Rechtliche Beurteilung
[6] Der Schuldner bringt in seinem außerordentlichen Revisionrekurs keine Rechtsfrage von der Qualität des § 528 Abs 1 ZPO zur Darstellung.
[7] 1. Auf ein anhängiges Schuldenregulierungsverfahren, in dem das Abschöpfungsverfahren nach § 213 Abs 3 IO aF für beendet erklärt und die Entscheidung über die Restschuldbefreiung unter Auferlegung von bestimmten Ergänzungszahlungen ausgesetzt wurde, ist § 280 IO nF nicht anzuwenden (RIS Justiz RS0132015; 8 Ob 95/18f mwH).
[8] 2. Hier wurde nach § 213 Abs 3 IO aF das Abschöpfungsverfahren für beendet erklärt, die Entscheidung über die Restschuldbefreiung bis zu drei Jahren ausgesetzt und festgelegt, inwieweit der Schuldner den sich auf die 10% Quote ergebenden offenen Forderungsbetrag einzelner oder aller Verbindlichkeiten noch erfüllen muss, damit er von den nicht erfüllten Verbindlichkeiten befreit ist. Nach dem letzten Satz der zitierten Vorschrift hat das Gericht bei Nachweis der fristgerechten Zahlungen auszusprechen, dass der Schuldner von den im Verfahren nicht erfüllten Verbindlichkeiten gegenüber den Insolvenzgläubigern befreit ist. Wie vom Senat bereits in 8 Ob 145/15d (Pkt 7) festgehalten, sind wegen der ausdrücklichen Anordnung des Gesetzes in einem Fall wie dem hier vorliegenden nur fristgerechte Zahlungen des Schuldners zu berücksichtigen. Dass bei § 213 Abs 3 KO/IO aF aufgrund des eindeutigen Gesetzeswortlauts die Restschuldbefreiung von der pünktlichen Zahlung der auferlegten Leistungen abhängt, ist auch einhellige Auffassung in der Literatur ( Mohr in Konecny/Schubert , Insolvenzgesetze [1998] § 213 KO Rz 19; G. Kodek , Privatkonkurs 2 [2015] Rz 688 mwH; Schneider , Zahlung nach Ablauf der Verlängerungsfrist im Abschöpfungsverfahren, ZIK 2016, 126 [127]).

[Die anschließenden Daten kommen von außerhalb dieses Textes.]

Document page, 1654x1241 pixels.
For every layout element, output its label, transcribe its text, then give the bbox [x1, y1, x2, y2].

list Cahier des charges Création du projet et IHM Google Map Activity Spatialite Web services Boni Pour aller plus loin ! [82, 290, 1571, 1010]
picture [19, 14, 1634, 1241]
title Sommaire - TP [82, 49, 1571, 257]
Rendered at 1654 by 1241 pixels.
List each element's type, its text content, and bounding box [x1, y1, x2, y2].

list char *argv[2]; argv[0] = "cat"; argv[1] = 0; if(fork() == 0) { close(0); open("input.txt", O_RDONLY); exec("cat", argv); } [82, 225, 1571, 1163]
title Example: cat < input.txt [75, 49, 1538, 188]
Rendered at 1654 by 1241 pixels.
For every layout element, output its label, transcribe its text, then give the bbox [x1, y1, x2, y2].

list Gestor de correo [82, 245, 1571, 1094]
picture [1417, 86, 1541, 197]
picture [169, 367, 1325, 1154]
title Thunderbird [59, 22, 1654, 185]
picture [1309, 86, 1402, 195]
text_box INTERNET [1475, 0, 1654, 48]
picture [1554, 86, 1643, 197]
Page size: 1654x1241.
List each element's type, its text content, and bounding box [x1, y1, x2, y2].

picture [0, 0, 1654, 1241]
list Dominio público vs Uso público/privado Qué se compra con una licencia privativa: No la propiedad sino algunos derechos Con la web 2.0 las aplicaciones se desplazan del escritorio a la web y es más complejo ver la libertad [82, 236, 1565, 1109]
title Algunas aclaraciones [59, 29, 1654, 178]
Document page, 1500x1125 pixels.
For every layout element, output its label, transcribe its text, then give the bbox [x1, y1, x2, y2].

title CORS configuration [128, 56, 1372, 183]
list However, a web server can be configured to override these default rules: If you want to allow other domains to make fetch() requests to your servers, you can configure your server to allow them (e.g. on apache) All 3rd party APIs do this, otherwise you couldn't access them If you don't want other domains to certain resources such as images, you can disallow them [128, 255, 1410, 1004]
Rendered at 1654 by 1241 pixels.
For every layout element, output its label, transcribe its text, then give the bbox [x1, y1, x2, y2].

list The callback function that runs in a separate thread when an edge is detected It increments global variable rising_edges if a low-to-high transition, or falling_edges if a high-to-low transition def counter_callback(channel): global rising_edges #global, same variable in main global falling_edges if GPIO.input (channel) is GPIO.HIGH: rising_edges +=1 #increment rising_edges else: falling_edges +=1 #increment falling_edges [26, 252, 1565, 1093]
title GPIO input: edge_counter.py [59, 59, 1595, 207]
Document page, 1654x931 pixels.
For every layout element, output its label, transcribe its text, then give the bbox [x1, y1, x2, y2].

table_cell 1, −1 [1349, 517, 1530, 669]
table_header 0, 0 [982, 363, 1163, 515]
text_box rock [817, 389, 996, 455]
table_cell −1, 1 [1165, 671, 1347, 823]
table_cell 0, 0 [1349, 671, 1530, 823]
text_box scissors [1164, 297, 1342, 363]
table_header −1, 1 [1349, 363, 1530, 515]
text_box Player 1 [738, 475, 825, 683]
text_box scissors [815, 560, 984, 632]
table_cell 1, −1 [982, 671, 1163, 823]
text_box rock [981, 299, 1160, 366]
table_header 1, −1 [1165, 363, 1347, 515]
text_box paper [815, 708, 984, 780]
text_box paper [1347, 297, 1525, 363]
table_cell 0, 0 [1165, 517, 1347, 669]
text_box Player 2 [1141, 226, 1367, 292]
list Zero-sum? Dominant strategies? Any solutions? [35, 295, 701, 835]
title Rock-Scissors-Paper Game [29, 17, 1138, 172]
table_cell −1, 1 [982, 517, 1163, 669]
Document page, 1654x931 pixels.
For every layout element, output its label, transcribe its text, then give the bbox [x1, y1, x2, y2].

[9] 3. Die im Revisionsrekurs zitierten Passagen der Entscheidung 8 Ob 145/15d (Pkt 6) tätigte der Senat zu § 213 Abs 4 IO aF. Auf den Unterschied zwischen Abs 3 und 4 leg cit hinsichtlich der Berücksichtigbarkeit verspäteter Zahlungen machte der Senat in Pkt 7 der Entscheidung 8 Ob 145/15d aufmerksam.
[10] Mangels Rechtsfrage erheblicher Bedeutung iSd § 528 Abs 1 ZPO ist der außerordentliche Revisionsrekurs zurückzuweisen.